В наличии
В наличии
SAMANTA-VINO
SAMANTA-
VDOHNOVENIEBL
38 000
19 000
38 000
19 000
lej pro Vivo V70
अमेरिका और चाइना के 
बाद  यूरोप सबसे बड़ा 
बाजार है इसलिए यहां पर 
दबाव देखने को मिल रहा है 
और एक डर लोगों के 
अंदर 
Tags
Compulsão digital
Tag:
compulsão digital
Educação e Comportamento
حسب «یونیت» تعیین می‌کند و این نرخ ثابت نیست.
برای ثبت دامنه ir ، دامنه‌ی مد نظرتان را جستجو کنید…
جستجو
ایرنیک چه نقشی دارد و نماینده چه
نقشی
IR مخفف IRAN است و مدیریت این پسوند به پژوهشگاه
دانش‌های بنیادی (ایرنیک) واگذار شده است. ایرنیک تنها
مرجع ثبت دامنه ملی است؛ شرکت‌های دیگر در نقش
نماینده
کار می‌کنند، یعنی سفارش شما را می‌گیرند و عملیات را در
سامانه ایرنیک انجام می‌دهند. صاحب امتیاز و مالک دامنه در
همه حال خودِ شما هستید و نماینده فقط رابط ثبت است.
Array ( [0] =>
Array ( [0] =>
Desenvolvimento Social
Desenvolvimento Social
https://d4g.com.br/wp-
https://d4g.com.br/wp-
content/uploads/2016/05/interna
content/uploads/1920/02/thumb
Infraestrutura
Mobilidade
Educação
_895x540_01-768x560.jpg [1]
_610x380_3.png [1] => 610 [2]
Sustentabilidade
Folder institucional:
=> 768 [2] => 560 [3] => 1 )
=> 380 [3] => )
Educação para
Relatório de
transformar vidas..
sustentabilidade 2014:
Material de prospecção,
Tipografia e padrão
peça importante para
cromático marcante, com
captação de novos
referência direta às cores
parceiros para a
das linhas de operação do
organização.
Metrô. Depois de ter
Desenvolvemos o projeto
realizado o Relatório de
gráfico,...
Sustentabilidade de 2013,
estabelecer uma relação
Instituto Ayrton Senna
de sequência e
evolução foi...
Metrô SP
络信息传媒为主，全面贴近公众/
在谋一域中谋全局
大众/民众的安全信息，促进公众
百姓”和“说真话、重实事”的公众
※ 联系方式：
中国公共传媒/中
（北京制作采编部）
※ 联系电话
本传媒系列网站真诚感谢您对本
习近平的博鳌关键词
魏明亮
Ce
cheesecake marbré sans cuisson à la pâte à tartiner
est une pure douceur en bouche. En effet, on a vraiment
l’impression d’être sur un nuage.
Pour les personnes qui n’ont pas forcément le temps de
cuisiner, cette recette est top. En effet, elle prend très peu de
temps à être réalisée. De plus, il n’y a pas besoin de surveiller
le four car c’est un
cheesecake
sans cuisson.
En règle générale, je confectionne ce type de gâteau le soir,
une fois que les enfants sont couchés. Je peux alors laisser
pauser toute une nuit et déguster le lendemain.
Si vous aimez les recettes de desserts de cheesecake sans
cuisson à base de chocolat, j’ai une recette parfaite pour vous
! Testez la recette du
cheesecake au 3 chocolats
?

◆ ◆ ◆

PROBLEM STATEMENT: Copy the lines of the data above exactly as written, beginning with the line containing "evolução foi..." and ending with the line containing "cuisiner, cette recette", and leave out all other lines.

OUTPUT:
evolução foi...
Metrô SP
络信息传媒为主，全面贴近公众/
在谋一域中谋全局
大众/民众的安全信息，促进公众
百姓”和“说真话、重实事”的公众
※ 联系方式：
中国公共传媒/中
（北京制作采编部）
※ 联系电话
本传媒系列网站真诚感谢您对本
习近平的博鳌关键词
魏明亮
Ce
cheesecake marbré sans cuisson à la pâte à tartiner
est une pure douceur en bouche. En effet, on a vraiment
l’impression d’être sur un nuage.
Pour les personnes qui n’ont pas forcément le temps de
cuisiner, cette recette est top. En effet, elle prend très peu de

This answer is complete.